Response: Clarified to the general case

Comment on section 9.5, Duerst

9.5: This is lengthy. Remove "and UTF-8 Entity" from the title, and simply say that this is interpreted as UTF-8 because that's the default for XML.

Response: Done, perhaps more than you intended

Comment on section 9.6, Duerst

9.6 "Observe that the BOM does not exist." -> "Observe that the BOM isn't present." or "Observe that there is no BOM." (the BOM exists as well as any other character :-)

Response: Heh. Fixed.

Comment on section 9.8, HST

UCS-4 is now deprecated, and this one is confusing anyway. Get rid of it.

Response: Done

Comment on section 5, Duerst

A registry of XPointer schemes [XPtrReg] is maintained at the W3C. Document authors SHOULD NOT use unregistered schemes. Scheme authors SHOULD register their schemes ([XPtrRegPolicy] describes requirements and procedures for doing so).

I fully agree with the SHOULDs here, but they don't belong in this spec.

Response: Surely the normative specification for the interpretation of fragment identifiers can place constraints on their use? Or would you prefer this to read "Fragment identifiers matching XPointer syntax involving SHOULD NOT involve unregistered schemes. [XPtrRegPolicy] describes requirements and procedures for registering schemes."

Comment on section 8.2, Duerst

8.2, Reference: Replaces "This specification" with "RFC XXXX". This makes the template more portable. There are more occasions that would benefit from the same change.

Response: I don't agree. This is not a template, it is not here to be copied, except in the case of the "MUST make reference" bit of frag-id considerations, which a) is effectively a template and b) already uses XXXX

Comment on section 8.2, Duerst

8.2, Fragment identifier considerations: The two provisions "they MAY restrict the syntax to a specified subset of schemes" and "They MAY further require support for other registered schemes" look okay, but they leave open the question of what's the default. As far as I understand, barenames and element scheme pointers are the (bare :-) minimum, and so the first provision seems unnecessary. Removing that provision (and removing the "further" in the second provision) should make it clear that the minimum is the default.

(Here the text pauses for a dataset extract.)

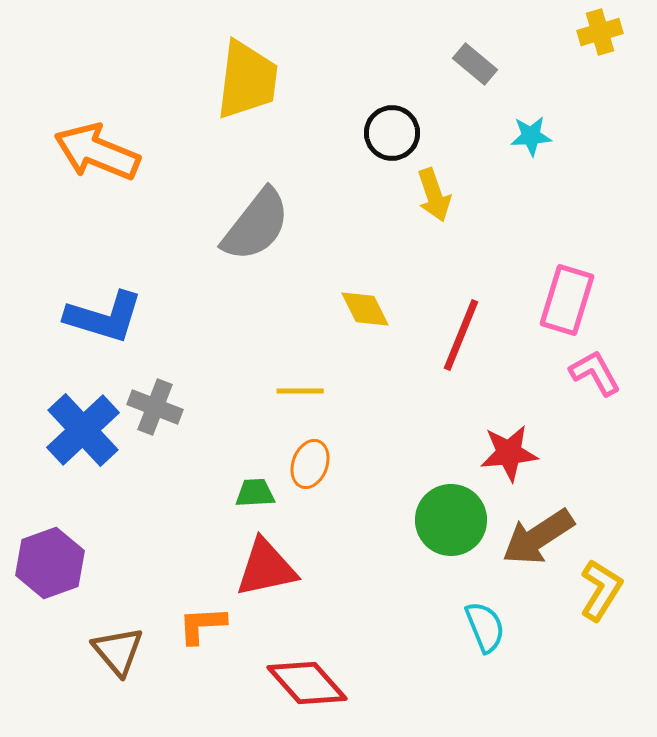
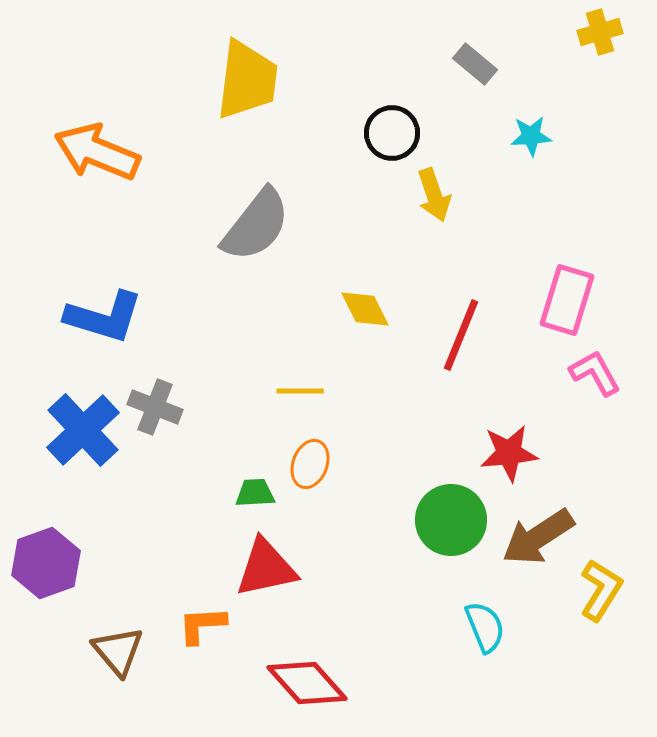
purple hexagon: moved 4 px left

Response: I don't think your argument is correct. a foo+xml registration which states no restrictions allows any registered scheme to be used. So it's perfectly coherent for it to restrict to e.g. the minimum.

Comment on section 9.1, 9.2, Duerst

Section 9.1 and 9.2: The 7-bit/8-bit/binary considerations repeat what's already said in 3.1, so they should be replaced with a pointer to that section.

Response: The examples repeat a lot from higher up -- it's intentional (and carried forward from 3023)

Comment on section 9.3, Duerst

9.3: The title includes "and 8-bit MIME entity", but the considerations apply equally well e.g. to encoding="iso-2022-jp", which is 7-bit.

Response: 8859-1 is an 8-bit encoding, that's what this is an example of. Changing the title would be confusing, IMO. Unchanged from 3023.